The Crew Dragon capsule earlier this week became the first spacecraft to be certified by NASA since the Space Shuttle nearly 40 years ago. Its launch vehicle is a reusable SpaceX Falcon 9 rocket.
At the end of its missions, the Crew Dragon deploys parachutes and then splashes down in water, just as in the Apollo era.
SpaceX is scheduled to launch two more crewed flights for NASA in 2021, including one in the spring, and four cargo refueling missions over the next 15 months.
NASA turned to SpaceX and Boeing after shuttering the checkered Space Shuttle program in 2011, which failed in its main objectives of making space travel affordable and safe.
The agency will have spent more than $8 billion on the Commercial Crew program by 2024, with the hope that the private sector can take care of NASA’s needs in “low Earth orbit” so it is freed up to focus on return missions to the Moon and then on to Mars.
SpaceX, founded by Elon Musk in 2002, leapfrogged its much older rival Boeing, whose program floundered after a failed test of its uncrewed Starliner last year.

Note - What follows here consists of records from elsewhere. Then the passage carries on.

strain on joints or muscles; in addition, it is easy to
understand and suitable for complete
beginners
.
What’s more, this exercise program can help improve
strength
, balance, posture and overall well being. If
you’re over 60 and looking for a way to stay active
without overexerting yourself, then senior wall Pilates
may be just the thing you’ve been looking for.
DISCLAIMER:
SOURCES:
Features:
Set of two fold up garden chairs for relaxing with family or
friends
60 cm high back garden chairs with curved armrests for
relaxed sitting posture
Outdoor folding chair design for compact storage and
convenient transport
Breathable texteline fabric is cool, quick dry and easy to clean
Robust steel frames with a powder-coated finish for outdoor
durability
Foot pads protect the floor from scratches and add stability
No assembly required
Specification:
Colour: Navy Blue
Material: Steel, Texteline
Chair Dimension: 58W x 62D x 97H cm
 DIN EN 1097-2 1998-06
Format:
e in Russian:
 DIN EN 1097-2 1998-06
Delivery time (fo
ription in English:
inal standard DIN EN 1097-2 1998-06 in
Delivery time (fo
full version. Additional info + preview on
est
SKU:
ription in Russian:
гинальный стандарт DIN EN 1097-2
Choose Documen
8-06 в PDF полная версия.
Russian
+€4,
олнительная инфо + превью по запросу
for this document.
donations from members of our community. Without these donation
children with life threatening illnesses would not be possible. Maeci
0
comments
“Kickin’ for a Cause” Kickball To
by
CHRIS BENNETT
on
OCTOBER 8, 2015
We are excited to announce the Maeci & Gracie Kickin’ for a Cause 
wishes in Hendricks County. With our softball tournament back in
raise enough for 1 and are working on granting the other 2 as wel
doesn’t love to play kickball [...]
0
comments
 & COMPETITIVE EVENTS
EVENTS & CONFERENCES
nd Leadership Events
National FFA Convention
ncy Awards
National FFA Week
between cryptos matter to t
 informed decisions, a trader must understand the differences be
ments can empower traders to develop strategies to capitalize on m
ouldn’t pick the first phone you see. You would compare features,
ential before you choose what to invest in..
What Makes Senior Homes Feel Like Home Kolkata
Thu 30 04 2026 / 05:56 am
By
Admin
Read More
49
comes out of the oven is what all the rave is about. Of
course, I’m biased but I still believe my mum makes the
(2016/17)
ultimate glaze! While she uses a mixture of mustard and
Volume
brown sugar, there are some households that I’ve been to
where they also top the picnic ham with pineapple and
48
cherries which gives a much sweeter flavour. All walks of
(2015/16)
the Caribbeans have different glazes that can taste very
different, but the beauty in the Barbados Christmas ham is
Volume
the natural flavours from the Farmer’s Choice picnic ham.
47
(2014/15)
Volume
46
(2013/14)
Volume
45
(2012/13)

But SpaceX’s success won’t mean the US will stop hitching rides with Russia altogether, said NASA administrator Jim Bridenstine. The goal is to have an “exchange of seats” between American astronauts and Russian cosmonauts.
Bridenstine also explained it was necessary in case either program was down for a period of time.
The reality, however, is that space ties between the US and Russia – one of the few bright spots in their bilateral relations – have frayed in recent years.
Russia has said it won’t be a partner in the Artemis program to return to the Moon in 2024, claiming the NASA-led mission is too US-centric.
Dmitry Rogozin, the head of Russia’s space agency, has also repeatedly mocked SpaceX’s technology, telling a state news agency he was unimpressed with the Crew Dragon’s “rather rough” water landing and saying his agency was developing a methane rocket that will be reusable 100 times.
But the fact that a national space agency feels moved to compare itself to a company arguably validates NASA’s public-private strategy.
SpaceX’s emergence has also deprived Roscosmos of a valuable income stream.
The cost of round-trips on Russian rockets had been rising and stood at around $85 million per astronaut, according to estimates last year.
Presidential transitions are always a difficult time for NASA, and the ascension of Joe Biden in January is expected to be no different.
The agency has yet to receive from Congress the tens of billions of dollars needed to finalize the Artemis program.
Bridenstine has announced that he will step down, to let the new president set his own goals for space exploration.
So far, Biden has not commented on the 2024 timeline.
Democratic party documents say they support NASA’s Moon and Mars aspirations, but also emphasize elevating the agency’s Earth sciences division to better understand how climate change is affecting our planet.